Not sure about the formula, but this gives the probabilities for various xd6.

http://gurpsland.no-ip.org/articles/d6chance.htm

[LibraryOgre]

And https://anydice.com/ will show you the outcome for a variety of different die combinations.

[Erloas]

For general calculations I like to use https://www.wolframalpha.com/
It can easily do dice, and it will give you the statistical distribution as well. It handled 3d8+4d6 just fine as a random test.
It is also really good for unit conversions and all sorts of other things.

While there are formulas for calculating dice rolls, a more simplified chart is probably a lot more useful for understanding the probability and distribution, with distribution being more important to most cases where you're using dice.

[Craft (Cheese)]

I had a discussion with my friend earlier this year about just this. Let me see if I can dig up my old notes...
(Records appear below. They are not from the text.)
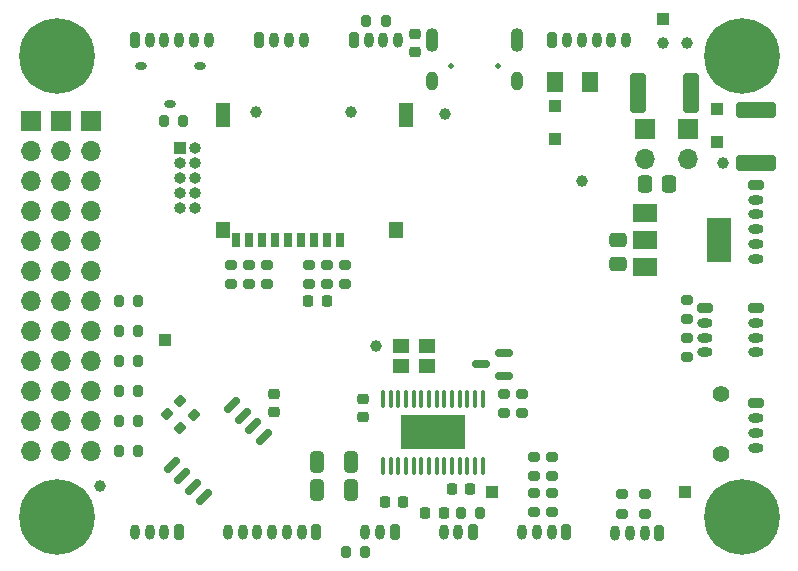
<source format=gbs>
G04 #@! TF.GenerationSoftware,KiCad,Pcbnew,7.0.2*
G04 #@! TF.CreationDate,2023-06-10T11:02:38+03:00*
G04 #@! TF.ProjectId,2.0,322e302e-6b69-4636-9164-5f7063625858,2.0*
G04 #@! TF.SameCoordinates,Original*
G04 #@! TF.FileFunction,Soldermask,Bot*
G04 #@! TF.FilePolarity,Negative*
%FSLAX46Y46*%
G04 Gerber Fmt 4.6, Leading zero omitted, Abs format (unit mm)*
G04 Created by KiCad (PCBNEW 7.0.2) date 2023-06-10 11:02:38*
%MOMM*%
%LPD*%
G01*
G04 APERTURE LIST*
G04 Aperture macros list*
%AMRoundRect*
0 Rectangle with rounded corners*
0 $1 Rounding radius*
0 $2 $3 $4 $5 $6 $7 $8 $9 X,Y pos of 4 corners*
0 Add a 4 corners polygon primitive as box body*
4,1,4,$2,$3,$4,$5,$6,$7,$8,$9,$2,$3,0*
0 Add four circle primitives for the rounded corners*
1,1,$1+$1,$2,$3*
1,1,$1+$1,$4,$5*
1,1,$1+$1,$6,$7*
1,1,$1+$1,$8,$9*
0 Add four rect primitives between the rounded corners*
20,1,$1+$1,$2,$3,$4,$5,0*
20,1,$1+$1,$4,$5,$6,$7,0*
20,1,$1+$1,$6,$7,$8,$9,0*
20,1,$1+$1,$8,$9,$2,$3,0*%
G04 Aperture macros list end*
%ADD10C,0.500000*%
%ADD11O,1.090000X2.000000*%
%ADD12O,1.050000X1.600000*%
%ADD13RoundRect,0.200000X0.200000X0.450000X-0.200000X0.450000X-0.200000X-0.450000X0.200000X-0.450000X0*%
%ADD14O,0.800000X1.300000*%
%ADD15RoundRect,0.200000X-0.200000X-0.450000X0.200000X-0.450000X0.200000X0.450000X-0.200000X0.450000X0*%
%ADD16R,1.000000X1.000000*%
%ADD17O,1.000000X1.000000*%
%ADD18RoundRect,0.200000X-0.450000X0.200000X-0.450000X-0.200000X0.450000X-0.200000X0.450000X0.200000X0*%
%ADD19O,1.300000X0.800000*%
%ADD20R,1.700000X1.700000*%
%ADD21O,1.700000X1.700000*%
%ADD22C,1.000000*%
%ADD23O,1.000000X0.700000*%
%ADD24C,0.800000*%
%ADD25C,6.400000*%
%ADD26C,1.400000*%
%ADD27RoundRect,0.200000X0.275000X-0.200000X0.275000X0.200000X-0.275000X0.200000X-0.275000X-0.200000X0*%
%ADD28RoundRect,0.200000X0.335876X0.053033X0.053033X0.335876X-0.335876X-0.053033X-0.053033X-0.335876X0*%
%ADD29RoundRect,0.200000X-0.200000X-0.275000X0.200000X-0.275000X0.200000X0.275000X-0.200000X0.275000X0*%
%ADD30RoundRect,0.200000X0.200000X0.275000X-0.200000X0.275000X-0.200000X-0.275000X0.200000X-0.275000X0*%
%ADD31RoundRect,0.200000X-0.275000X0.200000X-0.275000X-0.200000X0.275000X-0.200000X0.275000X0.200000X0*%
%ADD32RoundRect,0.250000X0.400000X1.450000X-0.400000X1.450000X-0.400000X-1.450000X0.400000X-1.450000X0*%
%ADD33RoundRect,0.150000X-0.353553X-0.565685X0.565685X0.353553X0.353553X0.565685X-0.565685X-0.353553X0*%
%ADD34R,0.700000X1.300000*%
%ADD35R,1.200000X2.000000*%
%ADD36R,1.200000X1.400000*%
%ADD37RoundRect,0.225000X0.250000X-0.225000X0.250000X0.225000X-0.250000X0.225000X-0.250000X-0.225000X0*%
%ADD38RoundRect,0.250000X-0.475000X0.337500X-0.475000X-0.337500X0.475000X-0.337500X0.475000X0.337500X0*%
%ADD39RoundRect,0.250000X-0.300000X0.300000X-0.300000X-0.300000X0.300000X-0.300000X0.300000X0.300000X0*%
%ADD40RoundRect,0.250000X0.325000X0.650000X-0.325000X0.650000X-0.325000X-0.650000X0.325000X-0.650000X0*%
%ADD41RoundRect,0.225000X-0.250000X0.225000X-0.250000X-0.225000X0.250000X-0.225000X0.250000X0.225000X0*%
%ADD42RoundRect,0.150000X0.587500X0.150000X-0.587500X0.150000X-0.587500X-0.150000X0.587500X-0.150000X0*%
%ADD43RoundRect,0.250000X-0.337500X-0.475000X0.337500X-0.475000X0.337500X0.475000X-0.337500X0.475000X0*%
%ADD44RoundRect,0.225000X0.225000X0.250000X-0.225000X0.250000X-0.225000X-0.250000X0.225000X-0.250000X0*%
%ADD45RoundRect,0.225000X-0.225000X-0.250000X0.225000X-0.250000X0.225000X0.250000X-0.225000X0.250000X0*%
%ADD46RoundRect,0.100000X-0.100000X0.637500X-0.100000X-0.637500X0.100000X-0.637500X0.100000X0.637500X0*%
%ADD47R,5.400000X2.850000*%
%ADD48RoundRect,0.250000X1.450000X-0.400000X1.450000X0.400000X-1.450000X0.400000X-1.450000X-0.400000X0*%
%ADD49R,1.400000X1.200000*%
%ADD50RoundRect,0.250001X-0.462499X-0.624999X0.462499X-0.624999X0.462499X0.624999X-0.462499X0.624999X0*%
%ADD51R,2.000000X1.500000*%
%ADD52R,2.000000X3.800000*%
G04 APERTURE END LIST*
D10*
X111390000Y-60824000D03*
X115390000Y-60824000D03*
D11*
X109790000Y-58674000D03*
D12*
X109790000Y-62124000D03*
D11*
X116990000Y-58674000D03*
D12*
X116990000Y-62124000D03*
D13*
X88352000Y-100330000D03*
D14*
X87102000Y-100330000D03*
X85852000Y-100330000D03*
X84602000Y-100330000D03*
D15*
X103154000Y-58674000D03*
D14*
X104404000Y-58674000D03*
X105654000Y-58674000D03*
X106904000Y-58674000D03*
D16*
X88392000Y-67818000D03*
D17*
X89662000Y-67818000D03*
X88392000Y-69088000D03*
X89662000Y-69088000D03*
X88392000Y-70358000D03*
X89662000Y-70358000D03*
X88392000Y-71628000D03*
X89662000Y-71628000D03*
X88392000Y-72898000D03*
X89662000Y-72898000D03*
D13*
X129022000Y-100388000D03*
D14*
X127772000Y-100388000D03*
X126522000Y-100388000D03*
X125272000Y-100388000D03*
D18*
X132842000Y-81340000D03*
D19*
X132842000Y-82590000D03*
X132842000Y-83840000D03*
X132842000Y-85090000D03*
D15*
X95153000Y-58674000D03*
D14*
X96403000Y-58674000D03*
X97653000Y-58674000D03*
X98903000Y-58674000D03*
D13*
X113254000Y-100330000D03*
D14*
X112004000Y-100330000D03*
X110754000Y-100330000D03*
D13*
X121138000Y-100330000D03*
D14*
X119888000Y-100330000D03*
X118638000Y-100330000D03*
X117388000Y-100330000D03*
D18*
X137160000Y-81340000D03*
D19*
X137160000Y-82590000D03*
X137160000Y-83840000D03*
X137160000Y-85090000D03*
D20*
X80900000Y-65525000D03*
D21*
X80900000Y-68065000D03*
X80900000Y-70605000D03*
X80900000Y-73145000D03*
X80900000Y-75685000D03*
X80900000Y-78225000D03*
X80900000Y-80765000D03*
X80900000Y-83305000D03*
X80900000Y-85845000D03*
X80900000Y-88385000D03*
X80900000Y-90925000D03*
X80900000Y-93465000D03*
D16*
X87122000Y-84074000D03*
D22*
X134366000Y-69027000D03*
D23*
X90090000Y-60884000D03*
X87590000Y-64084000D03*
X85090000Y-60884000D03*
D24*
X133600000Y-99000000D03*
X134302944Y-97302944D03*
X134302944Y-100697056D03*
X136000000Y-96600000D03*
D25*
X136000000Y-99000000D03*
D24*
X136000000Y-101400000D03*
X137697056Y-97302944D03*
X137697056Y-100697056D03*
X138400000Y-99000000D03*
D13*
X99986000Y-100330000D03*
D14*
X98736000Y-100330000D03*
X97486000Y-100330000D03*
X96236000Y-100330000D03*
X94986000Y-100330000D03*
X93736000Y-100330000D03*
X92486000Y-100330000D03*
D24*
X75600000Y-99000000D03*
X76302944Y-97302944D03*
X76302944Y-100697056D03*
X78000000Y-96600000D03*
D25*
X78000000Y-99000000D03*
D24*
X78000000Y-101400000D03*
X79697056Y-97302944D03*
X79697056Y-100697056D03*
X80400000Y-99000000D03*
D13*
X106620000Y-100330000D03*
D14*
X105370000Y-100330000D03*
X104120000Y-100330000D03*
D15*
X119948000Y-58674000D03*
D14*
X121198000Y-58674000D03*
X122448000Y-58674000D03*
X123698000Y-58674000D03*
X124948000Y-58674000D03*
X126198000Y-58674000D03*
D22*
X131318000Y-58928000D03*
D16*
X129286000Y-56896000D03*
D18*
X137160000Y-70906000D03*
D19*
X137160000Y-72156000D03*
X137160000Y-73406000D03*
X137160000Y-74656000D03*
X137160000Y-75906000D03*
X137160000Y-77156000D03*
D22*
X122428000Y-70612000D03*
D20*
X127762000Y-66162000D03*
D21*
X127762000Y-68702000D03*
D20*
X131445000Y-66157000D03*
D21*
X131445000Y-68697000D03*
D26*
X134239000Y-93726000D03*
X134239000Y-88646000D03*
D22*
X110871000Y-64897000D03*
D16*
X131216400Y-96926400D03*
D24*
X133600000Y-60000000D03*
X134302944Y-58302944D03*
X134302944Y-61697056D03*
X136000000Y-57600000D03*
D25*
X136000000Y-60000000D03*
D24*
X136000000Y-62400000D03*
X137697056Y-58302944D03*
X137697056Y-61697056D03*
X138400000Y-60000000D03*
D20*
X75820000Y-65525000D03*
D21*
X75820000Y-68065000D03*
X75820000Y-70605000D03*
X75820000Y-73145000D03*
X75820000Y-75685000D03*
X75820000Y-78225000D03*
X75820000Y-80765000D03*
X75820000Y-83305000D03*
X75820000Y-85845000D03*
X75820000Y-88385000D03*
X75820000Y-90925000D03*
X75820000Y-93465000D03*
D18*
X137160000Y-89408000D03*
D19*
X137160000Y-90658000D03*
X137160000Y-91908000D03*
X137160000Y-93158000D03*
D22*
X81661000Y-96393000D03*
D24*
X75600000Y-60000000D03*
X76302944Y-58302944D03*
X76302944Y-61697056D03*
X78000000Y-57600000D03*
D25*
X78000000Y-60000000D03*
D24*
X78000000Y-62400000D03*
X79697056Y-58302944D03*
X79697056Y-61697056D03*
X80400000Y-60000000D03*
D15*
X84602000Y-58674000D03*
D14*
X85852000Y-58674000D03*
X87102000Y-58674000D03*
X88352000Y-58674000D03*
X89602000Y-58674000D03*
X90852000Y-58674000D03*
D16*
X114808000Y-96926400D03*
D20*
X78360000Y-65525000D03*
D21*
X78360000Y-68065000D03*
X78360000Y-70605000D03*
X78360000Y-73145000D03*
X78360000Y-75685000D03*
X78360000Y-78225000D03*
X78360000Y-80765000D03*
X78360000Y-83305000D03*
X78360000Y-85845000D03*
X78360000Y-88385000D03*
X78360000Y-90925000D03*
X78360000Y-93465000D03*
D22*
X129286000Y-58928000D03*
D27*
X131318000Y-82296000D03*
X131318000Y-80646000D03*
D28*
X88467363Y-91515363D03*
X87300637Y-90348637D03*
D29*
X102470000Y-101981000D03*
X104120000Y-101981000D03*
D27*
X92736000Y-79311000D03*
X92736000Y-77661000D03*
D22*
X105003600Y-84559000D03*
D30*
X84899000Y-80765000D03*
X83249000Y-80765000D03*
D31*
X119888000Y-96965000D03*
X119888000Y-98615000D03*
D29*
X87059000Y-65532000D03*
X88709000Y-65532000D03*
D31*
X127772000Y-97092000D03*
X127772000Y-98742000D03*
X119888000Y-93917000D03*
X119888000Y-95567000D03*
D30*
X113855000Y-98679000D03*
X112205000Y-98679000D03*
D27*
X117348000Y-90233000D03*
X117348000Y-88583000D03*
D30*
X84899000Y-83305000D03*
X83249000Y-83305000D03*
D31*
X125857000Y-97092000D03*
X125857000Y-98742000D03*
D32*
X131699000Y-63119000D03*
X127249000Y-63119000D03*
D27*
X99336000Y-79311000D03*
X99336000Y-77661000D03*
D31*
X118364000Y-93917000D03*
X118364000Y-95567000D03*
D27*
X102384000Y-79311000D03*
X102384000Y-77661000D03*
D33*
X90430882Y-97362020D03*
X89532856Y-96463994D03*
X88634831Y-95565969D03*
X87736805Y-94667943D03*
X92827974Y-89576774D03*
X93726000Y-90474800D03*
X94624025Y-91372825D03*
X95522051Y-92270851D03*
D22*
X102870000Y-64746500D03*
X94870000Y-64746500D03*
D34*
X101960000Y-75586500D03*
X100860000Y-75586500D03*
X99760000Y-75586500D03*
X98660000Y-75586500D03*
X97560000Y-75586500D03*
X96460000Y-75586500D03*
X95360000Y-75586500D03*
X94260000Y-75586500D03*
X93160000Y-75586500D03*
D35*
X107580000Y-65036500D03*
X92060000Y-65036500D03*
D36*
X106740000Y-74736500D03*
X92060000Y-74736500D03*
D37*
X108331000Y-59677600D03*
X108331000Y-58127600D03*
D30*
X84899000Y-85845000D03*
X83249000Y-85845000D03*
D28*
X89610363Y-90372363D03*
X88443637Y-89205637D03*
D38*
X125476000Y-75565000D03*
X125476000Y-77640000D03*
D39*
X133858000Y-64527000D03*
X133858000Y-67327000D03*
D30*
X84899000Y-88385000D03*
X83249000Y-88385000D03*
X84899000Y-90925000D03*
X83249000Y-90925000D03*
D40*
X102948000Y-96755000D03*
X99998000Y-96755000D03*
D41*
X96393000Y-88633000D03*
X96393000Y-90183000D03*
D42*
X115824000Y-85156000D03*
X115824000Y-87056000D03*
X113949000Y-86106000D03*
D40*
X102948000Y-94361000D03*
X99998000Y-94361000D03*
D29*
X104204000Y-57023000D03*
X105854000Y-57023000D03*
D43*
X127762000Y-70866000D03*
X129837000Y-70866000D03*
D44*
X107341000Y-97790000D03*
X105791000Y-97790000D03*
D45*
X111454000Y-96647000D03*
X113004000Y-96647000D03*
D27*
X115824000Y-90233000D03*
X115824000Y-88583000D03*
X100860000Y-79311000D03*
X100860000Y-77661000D03*
X95784000Y-79311000D03*
X95784000Y-77661000D03*
D39*
X120142000Y-64256000D03*
X120142000Y-67056000D03*
D30*
X84899000Y-93465000D03*
X83249000Y-93465000D03*
D46*
X105604000Y-89017000D03*
X106254000Y-89017000D03*
X106904000Y-89017000D03*
X107554000Y-89017000D03*
X108204000Y-89017000D03*
X108854000Y-89017000D03*
X109504000Y-89017000D03*
X110154000Y-89017000D03*
X110804000Y-89017000D03*
X111454000Y-89017000D03*
X112104000Y-89017000D03*
X112754000Y-89017000D03*
X113404000Y-89017000D03*
X114054000Y-89017000D03*
X114054000Y-94742000D03*
X113404000Y-94742000D03*
X112754000Y-94742000D03*
X112104000Y-94742000D03*
X111454000Y-94742000D03*
X110804000Y-94742000D03*
X110154000Y-94742000D03*
X109504000Y-94742000D03*
X108854000Y-94742000D03*
X108204000Y-94742000D03*
X107554000Y-94742000D03*
X106904000Y-94742000D03*
X106254000Y-94742000D03*
X105604000Y-94742000D03*
D47*
X109829000Y-91879500D03*
D27*
X94260000Y-79311000D03*
X94260000Y-77661000D03*
D31*
X118364000Y-96965000D03*
X118364000Y-98615000D03*
D45*
X109207000Y-98679000D03*
X110757000Y-98679000D03*
D44*
X100851000Y-80772000D03*
X99301000Y-80772000D03*
D48*
X137160000Y-69027000D03*
X137160000Y-64577000D03*
D31*
X131318000Y-83840000D03*
X131318000Y-85490000D03*
D49*
X109304000Y-86259000D03*
X107104000Y-86259000D03*
X107104000Y-84559000D03*
X109304000Y-84559000D03*
D50*
X120142000Y-62230000D03*
X123117000Y-62230000D03*
D51*
X127762000Y-77865000D03*
X127762000Y-75565000D03*
D52*
X134062000Y-75565000D03*
D51*
X127762000Y-73265000D03*
D41*
X103936800Y-89017000D03*
X103936800Y-90567000D03*
M02*

</source>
Short version is, if you roll an n-sided die and an m-sided die (n can equal m) you multiply the polynomials (x¹+x²+x³...+xⁿ) and (x¹+x²+x³...+x^m). The exponents of the terms in the resulting polynomial are the potential sums; the coefficients of each term (remember the implied 1 in front of certain terms) are the number of ways to get that particular sum. So in this case, you'd be multiplying (x¹+x²+x³+x⁴+x⁵+x⁶) by itself a few times. If I can find my old notes (we specifically looked at that exact circumstance a while back) I'll post what that looks like, but until then, try to enjoy the multiplication you've got to do.

This method is known as using generating functions, and it's equivalent to performing a Discrete Convolution on the distributions. In general, you can't get a nice closed form where you can just plug in the number of dice and get the function you want, you have to use an algorithm to do it. As someone said above, for our purposes as roleplayers just using anydice is more than sufficient.

[Rydiro]

This method is known as using generating functions, and it's equivalent to performing a Discrete Convolution on the distributions. In general, you can't get a nice closed form where you can just plug in the number of dice and get the function you want, you have to use an algorithm to do it.

Yep, its a convolution. Much repeated addition. The vids in the link help you to find a feeling for how it works. The distributions 'pass by' each other to define the outcome at that point.
If you want a shortcut for several dice (four or more), you can use the Cental Limit Theorem (https://en.m.wikipedia.org/wiki/Central_limit_theorem). That is, they approximately behave like a bell curve. It even holds for different sorts of dice, since dice distributions are generally well behaved.

[aspi]

As Craft mentioned, there is no nice closed formula for an arbitrary number n of dice. However, this is a nice article that breaks down the math for deriving the formulas of the distributions for n=2,3,4.

[Fat Rooster]

While exact solutions are not always available, the Central_limit_theorem tells us that the more dice you add the closer to a normal distribution you get. Once you are looking at more than a couple of dice the normal approximation is pretty good.

[Knaight]

For 2d6 specifically: P(n)=(6-|n-7|)/36

Beyond 2d6 it starts getting a lot messier (though you can fit a polynomial to any of them, at the very least through some sort of brute force fit of a whole bunch of individual points, though at that point tabular data is so much easier).

[Bucky]

You can recursively generate the formula for n dice from the formula for n-1 dice:
p(x, n): probability of rolling an x on nd6
p(0, 0) = 1; p(x, 0) = 0 where x≠0
p(x, n) = (p(x-1, n-1) + p(x-2, n-1) + p(x-3, n-1) + p(x-4, n-1) + p(x-5, n-1) + p(x-6, n-1)) / 6

And you can calculate the formula for any x and n by repeated substitution. Needless to say, it gets really complicated for large values of n.